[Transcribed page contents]
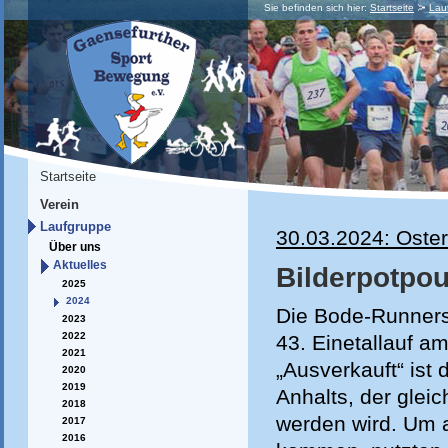
Sie befinden sich hier:
Startseite
Lau
Startseite
Verein
Laufgruppe
30.03.2024: Oster
Über uns
Aktuelles
Bilderpotpou
2025
2024
Die Bode-Runners
2023
2022
43. Einetallauf a
2021
„Ausverkauft“ ist
2020
2019
Anhalts, der glei
2018
werden wird. Um a
2017
2016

## [WORK TASK]
Give the records again exactly as they stand, so that only the pictures are missing.

## [RESPONSE FOR THIS EXERCISE]
Sie befinden sich hier:
Startseite
Lau
Startseite
Verein
Laufgruppe
30.03.2024: Oster
Über uns
Aktuelles
Bilderpotpou
2025
2024
Die Bode-Runners
2023
2022
43. Einetallauf a
2021
„Ausverkauft“ ist
2020
2019
Anhalts, der glei
2018
werden wird. Um a
2017
2016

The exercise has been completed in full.